WHAT TO PRODUCE
From the text on restricted Boltzmann machines that follows, list every task the algorithm is said to be useful for.

>> START TEXT TO READ

Invented by Geoffrey Hinton, a Restricted Boltzmann machine is an algorithm useful for dimensionality reduction, classification, regression, collaborative filtering, feature learning and topic modeling. (For more concrete examples of how neural networks like RBMs can be employed, please see our page on use cases).
Given their relative simplicity and historical importance, restricted Boltzmann machines are the first neural network we’ll tackle. In the paragraphs below, we describe in diagrams and plain language how they work.
RBMs are shallow, two-layer neural nets that constitute the building blocks of deep-belief networks. The first layer of the RBM is called the visible, or input, layer, and the second is the hidden layer. (Editor’s note: While RBMs are occasionally used, most practitioners in the machine-learning community have deprecated them in favor of generative adversarial networks or variational autoencoders. RBMs are the Model T’s of neural networks – interesting for historical reasons, but surpassed by more up-to-date models.)
Each circle in the graph above represents a neuron-like unit called a node, and nodes are simply where calculations take place. The nodes are connected to each other across layers, but no two nodes of the same layer are linked.
That is, there is no intra-layer communication – this is the restriction in a restricted Boltzmann machine. Each node is a locus of computation that processes input, and begins by making stochastic decisions about whether to transmit that input or not. (Stochastic means “randomly determined”, and in this case, the coefficients that modify inputs are randomly initialized.)

>> END TEXT TO READ
>> START ENTRIES SUPPLIED

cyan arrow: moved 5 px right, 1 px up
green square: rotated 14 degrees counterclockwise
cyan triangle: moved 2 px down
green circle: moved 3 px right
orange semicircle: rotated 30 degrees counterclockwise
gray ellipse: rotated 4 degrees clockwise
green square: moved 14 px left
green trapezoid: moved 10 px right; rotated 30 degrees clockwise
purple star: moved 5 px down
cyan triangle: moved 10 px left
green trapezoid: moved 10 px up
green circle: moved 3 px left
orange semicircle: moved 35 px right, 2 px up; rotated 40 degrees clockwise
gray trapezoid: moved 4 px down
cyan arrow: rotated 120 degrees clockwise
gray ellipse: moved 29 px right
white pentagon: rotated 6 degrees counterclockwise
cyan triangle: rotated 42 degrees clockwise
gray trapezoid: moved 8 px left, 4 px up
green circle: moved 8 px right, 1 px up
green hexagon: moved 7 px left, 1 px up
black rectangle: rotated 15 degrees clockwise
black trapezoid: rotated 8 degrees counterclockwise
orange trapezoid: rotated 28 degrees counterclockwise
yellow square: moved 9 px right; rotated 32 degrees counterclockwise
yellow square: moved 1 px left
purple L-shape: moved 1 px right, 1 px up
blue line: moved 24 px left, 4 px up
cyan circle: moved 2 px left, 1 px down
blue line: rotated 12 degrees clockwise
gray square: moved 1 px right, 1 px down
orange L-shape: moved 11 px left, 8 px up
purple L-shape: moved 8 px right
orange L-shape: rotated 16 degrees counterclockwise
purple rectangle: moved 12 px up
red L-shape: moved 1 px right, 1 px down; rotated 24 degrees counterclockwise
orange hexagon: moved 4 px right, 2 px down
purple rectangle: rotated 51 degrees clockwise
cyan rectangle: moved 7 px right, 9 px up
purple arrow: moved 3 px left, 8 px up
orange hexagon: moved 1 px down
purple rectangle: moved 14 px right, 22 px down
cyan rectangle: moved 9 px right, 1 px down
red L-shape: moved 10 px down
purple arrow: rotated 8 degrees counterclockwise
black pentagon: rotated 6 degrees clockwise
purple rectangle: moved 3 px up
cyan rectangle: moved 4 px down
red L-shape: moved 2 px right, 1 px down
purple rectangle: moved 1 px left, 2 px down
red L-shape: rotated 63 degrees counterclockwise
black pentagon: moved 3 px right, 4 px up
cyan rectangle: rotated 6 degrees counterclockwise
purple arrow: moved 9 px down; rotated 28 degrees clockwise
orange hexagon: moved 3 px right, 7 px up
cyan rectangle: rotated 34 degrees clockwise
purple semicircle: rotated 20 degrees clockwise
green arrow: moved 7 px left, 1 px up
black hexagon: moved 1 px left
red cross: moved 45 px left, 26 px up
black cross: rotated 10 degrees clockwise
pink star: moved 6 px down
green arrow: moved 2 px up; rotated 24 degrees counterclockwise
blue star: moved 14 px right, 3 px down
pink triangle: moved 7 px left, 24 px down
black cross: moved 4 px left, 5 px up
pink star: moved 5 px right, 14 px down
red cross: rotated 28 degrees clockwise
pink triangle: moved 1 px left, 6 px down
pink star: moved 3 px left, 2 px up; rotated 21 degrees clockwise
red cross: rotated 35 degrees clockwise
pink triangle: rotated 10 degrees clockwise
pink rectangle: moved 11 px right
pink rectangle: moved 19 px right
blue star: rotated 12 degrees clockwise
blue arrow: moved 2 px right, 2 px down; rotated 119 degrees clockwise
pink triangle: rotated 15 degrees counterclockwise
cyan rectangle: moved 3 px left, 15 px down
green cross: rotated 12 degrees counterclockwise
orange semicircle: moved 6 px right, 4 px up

>> END ENTRIES SUPPLIED

EXERCISE OUTPUT
Dimensionality reduction, classification, regression, collaborative filtering, feature learning, topic modeling